When we first see them, their sparkly shorts combined with drab everyday vest tops suggests some sort of conflict going on. On stage, a dramatic vertical rope and a domestic worn-in sofa vie for primacy in the centre of the space.
Anke van Engelshoven, Lena Ries, and Romy Seibt are, like all mothers, subject to feelings of guilt. Guilt that they’re not doing it right. Guilt that others are doing it better. Turns out, parenthood can be a tough, competitive pursuit. Add to the mix the tough, competitive career of circus performance, and you can multiply that guilt by a whole new set of factors.
Anke is an aerialist with a focus on straps work.

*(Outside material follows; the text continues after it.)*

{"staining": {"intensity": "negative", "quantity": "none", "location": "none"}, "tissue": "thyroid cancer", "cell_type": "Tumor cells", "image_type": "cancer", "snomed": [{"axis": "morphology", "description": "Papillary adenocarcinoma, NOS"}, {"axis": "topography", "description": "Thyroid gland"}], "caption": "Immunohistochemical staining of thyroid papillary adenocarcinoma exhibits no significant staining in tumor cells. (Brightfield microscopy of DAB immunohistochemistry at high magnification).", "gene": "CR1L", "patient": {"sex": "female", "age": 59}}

She also loves to party, stay out late and see where the night takes her. Romy works on aerial rope and her own spinning rope/meteors apparatus that wraps like a scarf around her neck and limbs, weighted at both ends as she twirls it. She worries about the impact her training and performance have had on her children throughout pregnancy and beyond. Lena is a contortionist, travelling the world, fearing that she is being called a Raven Mother (‘Rabenmütter’) behind her back. A raven is a German term for a mother who puts her own desires before those of her children.
Black feathers flutter out of clothes and baby dolls parade through endless mountains of flying laundry. Fun and care seem to be set as opposites. Yes, the women make us laugh. Yes, they impress us with the technical circus skills that are such a vital part of their identities (contortionist Lena’s stretching skin is particularly engrossing). And yes, set against the gruelling regime of circus training, the gruelling routine of motherhood comes starkly into focus.
But of, course, the punishing schedules each have their rewards too. A final projection of home video – all the children playing inside a rehearsal tent – reveals that, for all the guilt these mothers have, they are also providing their children with beloved role-models. Heroes. Rock’n’roll goddesses.
I don’t have children, but I’m hoping I might, and this sort of performance, co-directed by Rachel Hameleers and with creative support from contemporary theatre powerhouse Bryony Kimmings, helps prepare women like me in a way that conventional presentations of blanket maternal delight and fulfilment simply can’t. And now there’s an audience for circus who are ready to see the super in the human, not just the fantasy superhuman.